Wasser, gefiltert mit einem Umkehrosmose-Filter, ist leicht basisch. Der pH-Wert liegt ungefähr bei 7 – 7,1. Destilliertes – und gefiltertes Wasser darf nicht zu alkalisch sein. Doch wenn es um die pH-Balance geht, sind sie immer noch eine bessere Option als Leitungswasser oder Wasser in Flaschen. Diese haben eher einen pH-Wert von 6 – 6,5.

4. Vermeide Drogen, Toxine und Chemikalien

Viele verschiedene Drogen, Chemikalien, Schadstoffe sowie Toxine können die pH-Balance stören und zum Säuregehalt beitragen. Darunter fallen Alkohol, koffeinhaltige Produkte, Acetazolamid, Opioide, Sedativa, Carboanhydrasehemmer, nichtsteroidale Entzündungshemmer und Schmerzmittel. Andere Arten von Vergiftungen können ebenfalls eine Azidose verursachen. Diese kann sehr sehr gefährlich werden, sobald sie sich zu einer chronischen Azidose entwickelt.

Es ist wichtig, alle zugrunde liegenden gesundheitlichen Bedingungen zu berücksichtigen.
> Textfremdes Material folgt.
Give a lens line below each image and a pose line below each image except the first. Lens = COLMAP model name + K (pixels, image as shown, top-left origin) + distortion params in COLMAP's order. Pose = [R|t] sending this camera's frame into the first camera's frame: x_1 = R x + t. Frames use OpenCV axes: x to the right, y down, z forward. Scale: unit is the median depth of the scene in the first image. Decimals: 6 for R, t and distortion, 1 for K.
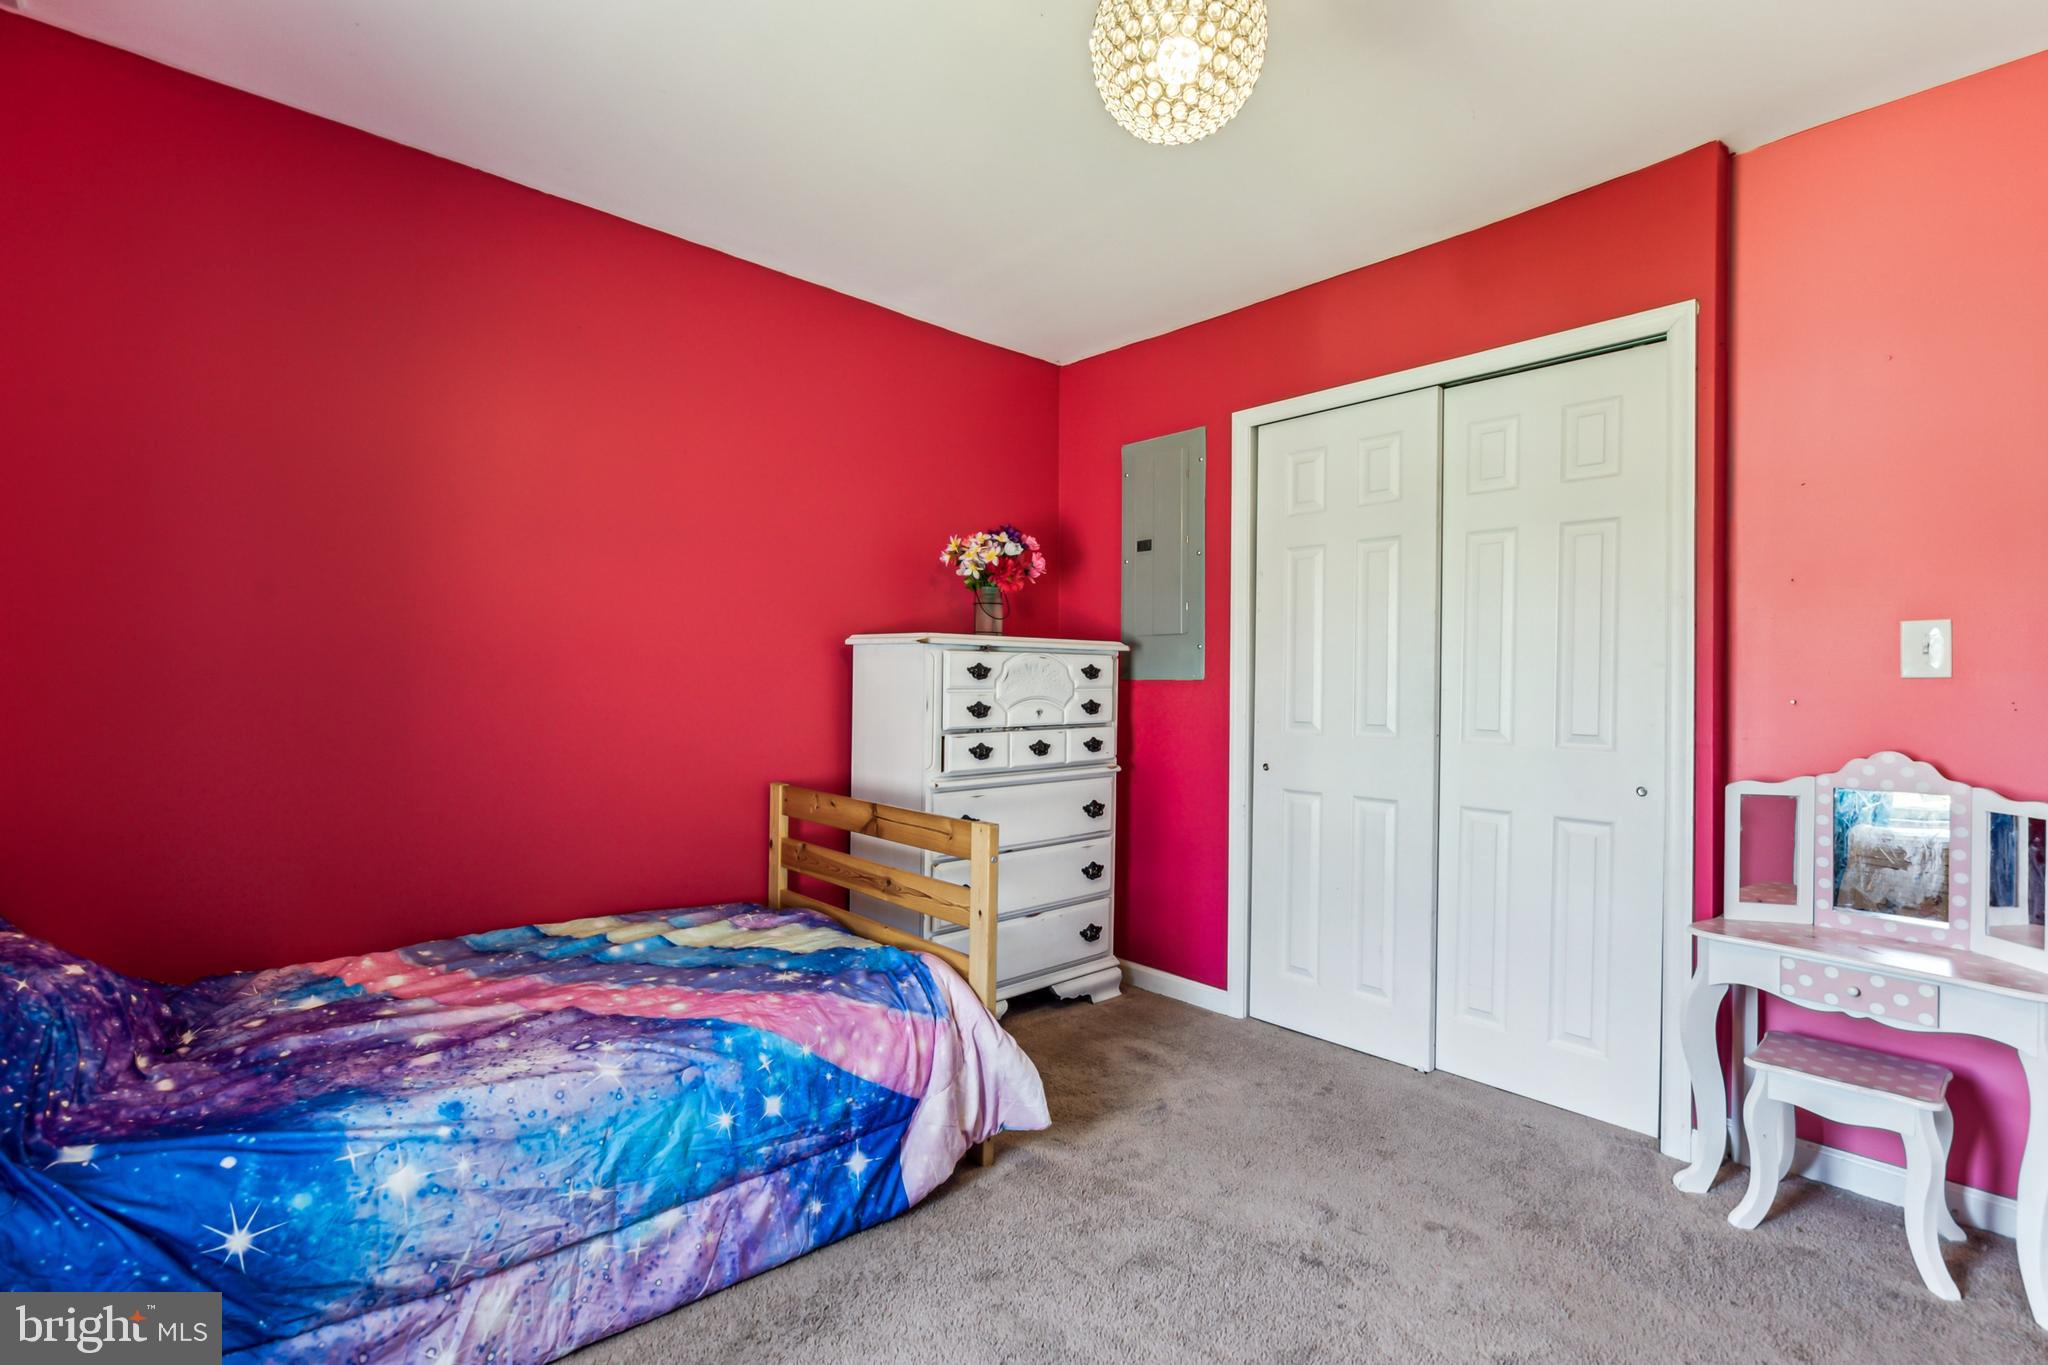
lens RADIAL K [[952.0, 0, 1019.6], [0, 952.0, 689.2], [0, 0, 1]] dist [-0.003590, 0.001453]
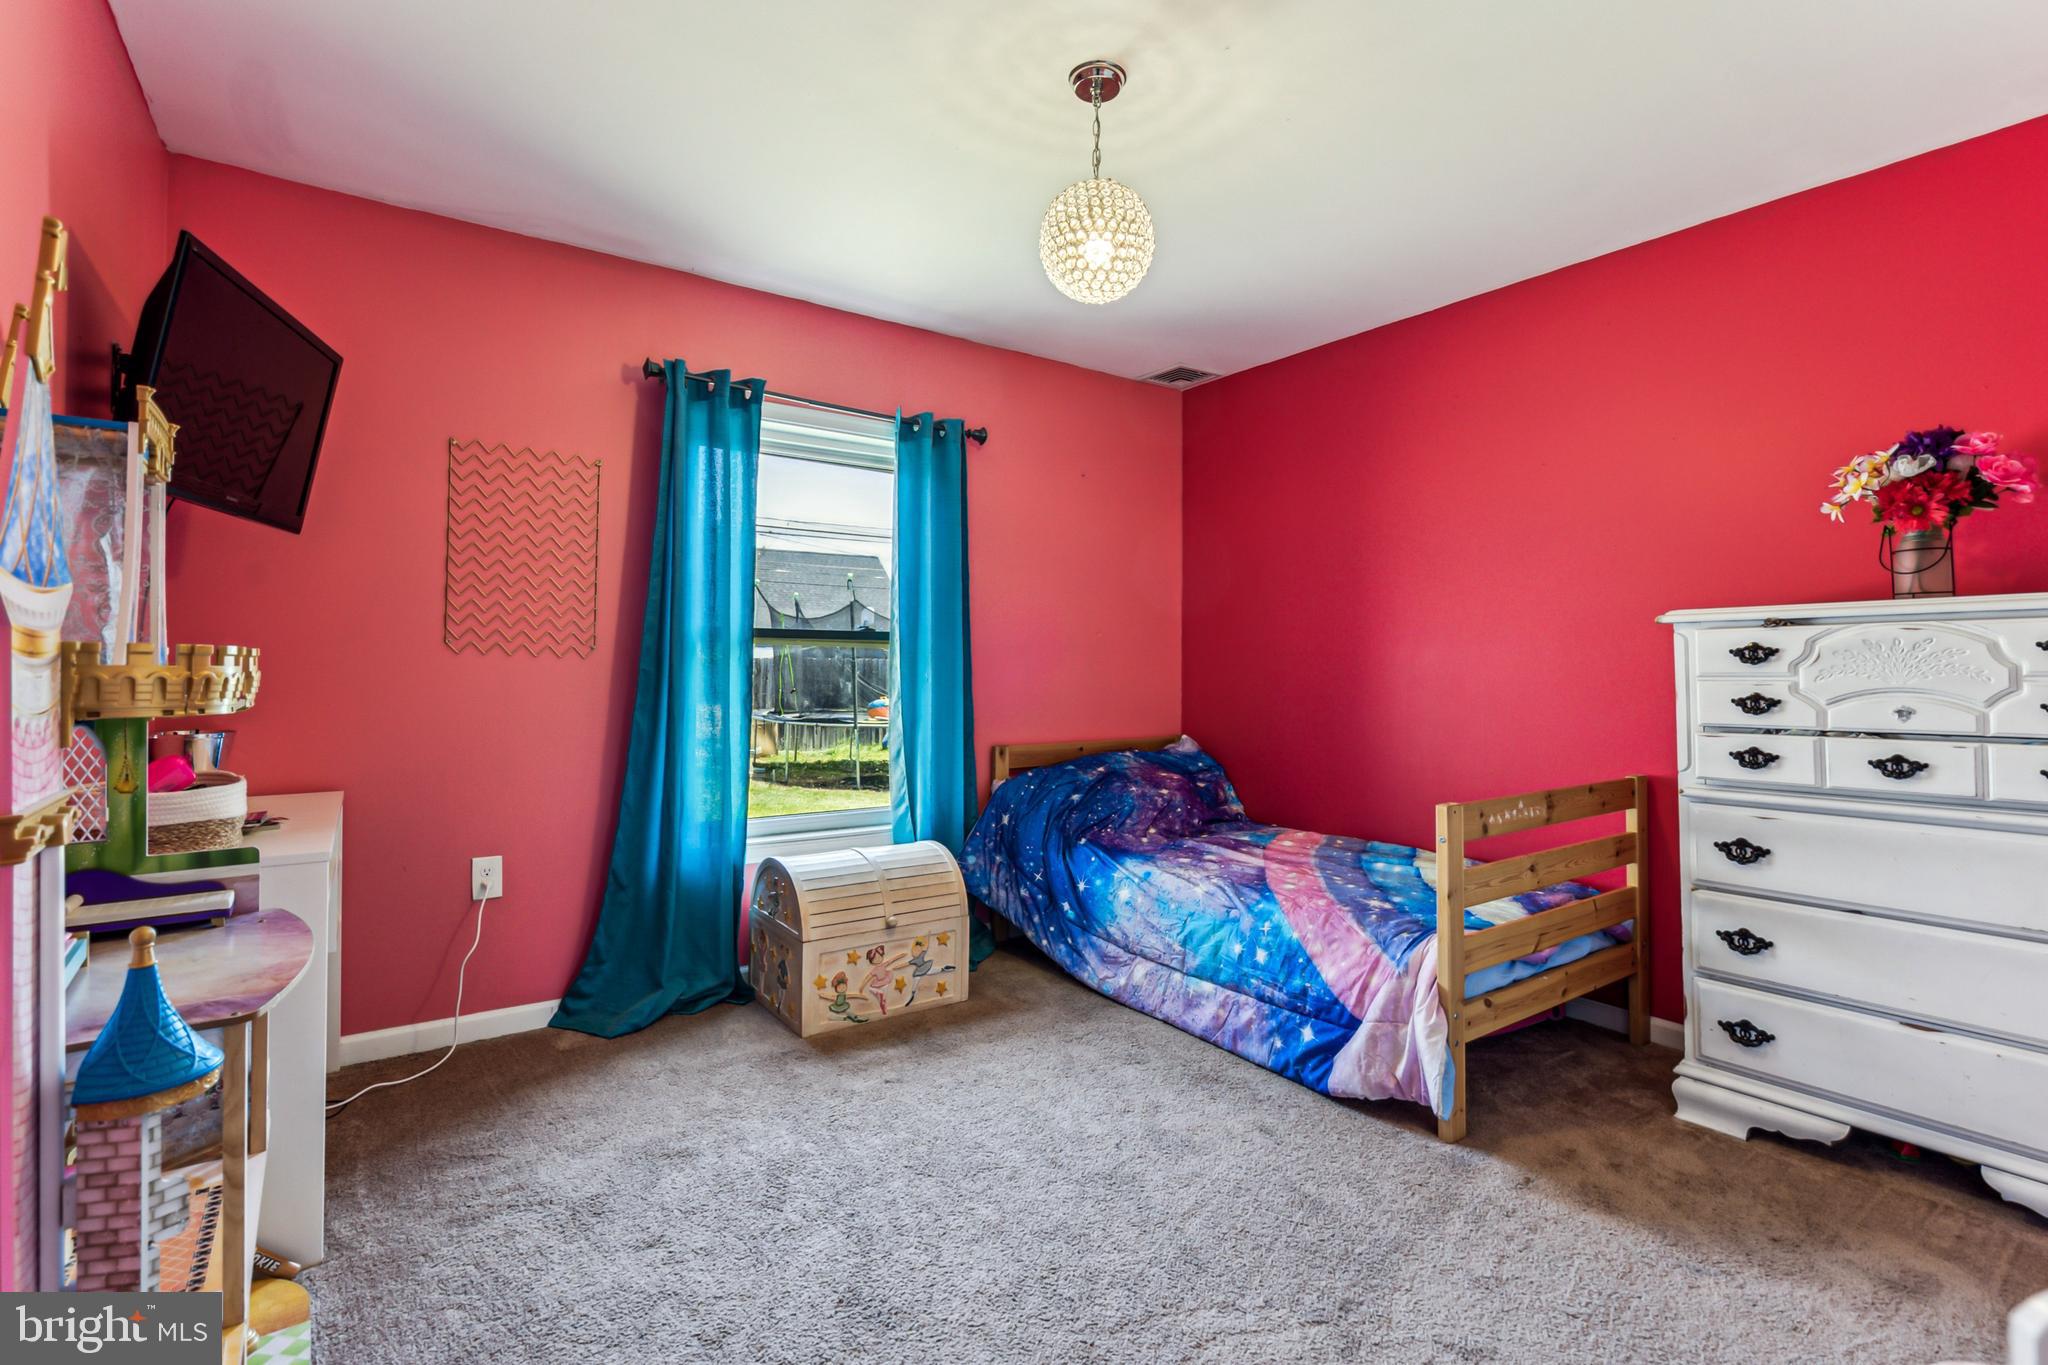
lens RADIAL K [[952.0, 0, 1020.2], [0, 952.0, 666.8], [0, 0, 1]] dist [-0.003590, 0.001453]
pose [[-0.125176, -0.016615, -0.991995, 1.237744], [-0.011596, 0.999816, -0.015282, 0.016782], [0.992067, 0.009590, -0.125345, 0.797887]]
Zum Beispiel kann ein Mangel an Bewegung, Schlaf, Stress oder sogar Allergien zu den gesundheitlichen Problemen beitragen. Versuche einfach herauszufinden, welche Schritte Du unternehmen kannst, um die Einnahme von Medikamenten zu reduzieren. Wenn Du in einer Umgebung mit vielen Umweltschadstoffen lebst oder arbeitest, ergreife Maßnahmen, um dich so gut wie möglich zu schützen.

Teste deinen pH-Wert

So testest Du deinen pH-Wert:

  • Du kannst deinen pH-Wert testen, indem Du entweder Indikatorstreifen kaufst oder dein Blut untersuchen lässt.
  • Mit dem Indikatorstreifen kannst Du deinen pH-Wert im Speichel oder Urin messen. Das zweite Wasserlassen am Morgen, eignet sich dafür am besten.
  • Vergleiche die Farben auf dem Teststreifen mit einer pH-Skala, die dem Teststreifen-Kit beiliegt.
  • Wenn Du den Wert in deinem Speichel testest, solltest Du versuchen, idealerweise zwischen pH 6,8 und 7,3 zu bleiben (beachte, dass der optimale pH-Wert bei 7,365 liegt).

Hinweis: Die Teststreifen können lediglich einen Hinweis auf eine Übersäuerung geben! Wenn Du Gewissheit haben möchtest, solltest Du einen Arzt aufsuchen und dein Blut untersuchen lassen.

Vorsichtsmaßnahmen in Bezug auf die pH-Balance und die basische Ernährung

Wie oben erwähnt, sind bestimmte Nahrungsmittel auf der Liste – wie Eier, Bio-Fleisch und Walnüsse – nicht basisch, aber lasse dich dadurch nicht abschrecken, sie zu essen. Die meisten enthalten viele wichtige Antioxidantien und Omega-3-Fettsäuren.

Ein gesundes Gleichgewicht ist das Zauberwort. Ein Extrem, egal ob sauer oder basisch, ist nicht gesund. Um die Homöostase (Balance) zu erhalten, ist es wichtig, eine Vielzahl von gesunden Lebensmitteln zu essen, auf die Qualität jener zu achten und die Aspekte deines Lebensstils zu beachten.

Übersäuerung gibt es nicht?

Immer wieder hört man, dass es eine Übersäuerung (Azidose) nicht gibt. Das ist schlichtweg falsch! Die Azidose ist sehr real und betrifft mehrere Millionen Menschen Weltweit.